Afghanistan continues to work to build a national identity from, and often at odds with, the diverse sectarian and ethnic groups within its borders. For the US and NATO, as well as for its neighbors, that effort should continue with renewed vigor. But the fundamental driver behind this effort should remain the Afghan people in need of a hope lost for decades of tyranny and terror.
In Pakistan, the provinces of Waziristan and North Waziristan has been referred to as an 'Islamic State' under the control of the Taliban. The statement comes from a dubious source – the Taliban. That said, there is likely some truth to the issue as the Pakistan military has been engaged in the region – to one degree or another – since the beginning of the US led war.
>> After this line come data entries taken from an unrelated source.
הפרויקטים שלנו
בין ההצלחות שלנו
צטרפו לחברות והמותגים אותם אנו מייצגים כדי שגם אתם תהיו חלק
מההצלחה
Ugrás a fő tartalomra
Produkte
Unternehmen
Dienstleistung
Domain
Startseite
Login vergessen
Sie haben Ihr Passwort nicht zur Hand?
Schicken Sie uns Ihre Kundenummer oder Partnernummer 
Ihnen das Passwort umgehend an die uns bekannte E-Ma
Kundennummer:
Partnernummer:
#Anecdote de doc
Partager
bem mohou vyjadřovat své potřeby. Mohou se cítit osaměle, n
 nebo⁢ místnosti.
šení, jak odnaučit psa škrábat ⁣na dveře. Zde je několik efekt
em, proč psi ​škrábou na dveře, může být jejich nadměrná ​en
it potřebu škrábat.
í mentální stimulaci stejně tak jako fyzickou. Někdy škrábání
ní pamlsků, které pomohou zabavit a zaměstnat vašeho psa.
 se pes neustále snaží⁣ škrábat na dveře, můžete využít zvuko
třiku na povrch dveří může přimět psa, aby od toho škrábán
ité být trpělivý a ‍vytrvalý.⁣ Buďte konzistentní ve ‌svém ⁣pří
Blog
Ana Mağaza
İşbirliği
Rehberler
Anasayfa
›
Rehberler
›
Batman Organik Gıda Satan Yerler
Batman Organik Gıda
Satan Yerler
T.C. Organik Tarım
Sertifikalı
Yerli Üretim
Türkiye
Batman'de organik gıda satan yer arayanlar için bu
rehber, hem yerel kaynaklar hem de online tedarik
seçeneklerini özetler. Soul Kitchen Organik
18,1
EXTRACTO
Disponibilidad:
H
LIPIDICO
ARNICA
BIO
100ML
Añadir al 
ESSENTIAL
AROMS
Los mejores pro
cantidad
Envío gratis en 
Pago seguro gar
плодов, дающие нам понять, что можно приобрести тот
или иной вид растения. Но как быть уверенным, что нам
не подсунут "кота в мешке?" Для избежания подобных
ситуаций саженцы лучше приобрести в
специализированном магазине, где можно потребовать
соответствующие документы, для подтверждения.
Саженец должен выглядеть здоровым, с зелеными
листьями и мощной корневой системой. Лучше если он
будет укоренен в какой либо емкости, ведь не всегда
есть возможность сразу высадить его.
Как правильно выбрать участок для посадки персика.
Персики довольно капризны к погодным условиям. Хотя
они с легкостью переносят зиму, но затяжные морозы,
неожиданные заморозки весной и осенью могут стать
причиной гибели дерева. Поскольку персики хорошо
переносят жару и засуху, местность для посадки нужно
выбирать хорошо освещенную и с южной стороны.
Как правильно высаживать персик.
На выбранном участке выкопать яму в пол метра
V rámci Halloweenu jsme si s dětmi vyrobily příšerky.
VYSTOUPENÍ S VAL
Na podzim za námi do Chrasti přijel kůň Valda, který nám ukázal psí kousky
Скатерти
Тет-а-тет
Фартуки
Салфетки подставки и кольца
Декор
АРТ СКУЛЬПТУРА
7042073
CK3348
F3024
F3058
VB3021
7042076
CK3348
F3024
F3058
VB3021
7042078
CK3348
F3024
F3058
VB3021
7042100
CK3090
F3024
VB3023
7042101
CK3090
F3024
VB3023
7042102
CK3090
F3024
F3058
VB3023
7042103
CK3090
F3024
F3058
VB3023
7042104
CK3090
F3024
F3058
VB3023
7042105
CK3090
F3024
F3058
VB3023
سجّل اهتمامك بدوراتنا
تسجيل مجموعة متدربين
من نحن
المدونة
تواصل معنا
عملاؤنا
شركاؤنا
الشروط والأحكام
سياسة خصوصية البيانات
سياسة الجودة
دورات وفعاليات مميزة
As with elsewhere in this great struggle, the enemy wears no uniform and attacks not with an organized military effort focused on tactical and strategic battlefield victories, but instead he usurps the guise of his neighbors and attacks with stealth and maliciousness. The fight against him becomes threefold. One, deny him the space to operate. Two, deny him support, funding and arms. Three, stand against his ideology and those who spread it. In these areas, particularly in areas of Pakistan that were only marginally controlled prior to the war, the challenge for the Pakistani government and military is significant.
It is understandable that President Musharraf would not welcome a large scale US military incursion into his nation. Even in pursuit of a mutual enemy. Likewise, we recognize that his own forces, military and otherwise, are suited more adroitly to the rooting out of those whose only identifying marks are those held in their hearts and in their association with the ideals of radical Islamists. Yet there is a point at which the Pakistan people must expect their President to either prosecute the war with a firmer hand or expect that his own nation runs the risk of being seen as harboring terrorist.
In the video which announced the 'Islamic State', footage of large bases of operations for Taliban supporters are shown. The footage also includes an attack on a US base in Afghanistan. Clearly, if authentic, the makers of this video are more brazen and confident of their control of the region than can be allowed. That control must be wrested from them. To those ends, the means of US forces in Afghanistan should be made available – and moreover, the Pakistani government should assure its people that their interest and security are in Islamabad and Musharraf, not in the repression of the Taliban redux.
Progress in the war has largely been measured by our military victories against the lesser military capabilities of our enemies. These impressive and honor-worthy efforts will continue for some time. Yet this is also a time for the broadening of our interests to the construction of an Iraqi nation, the strengthening of the Afghan nation and the freeing of Pakistan's troubled provinces. As we broaden our view from afar, Muslim men and women around the world are sure to find greater cause for supporting an end to terror in Islam's name.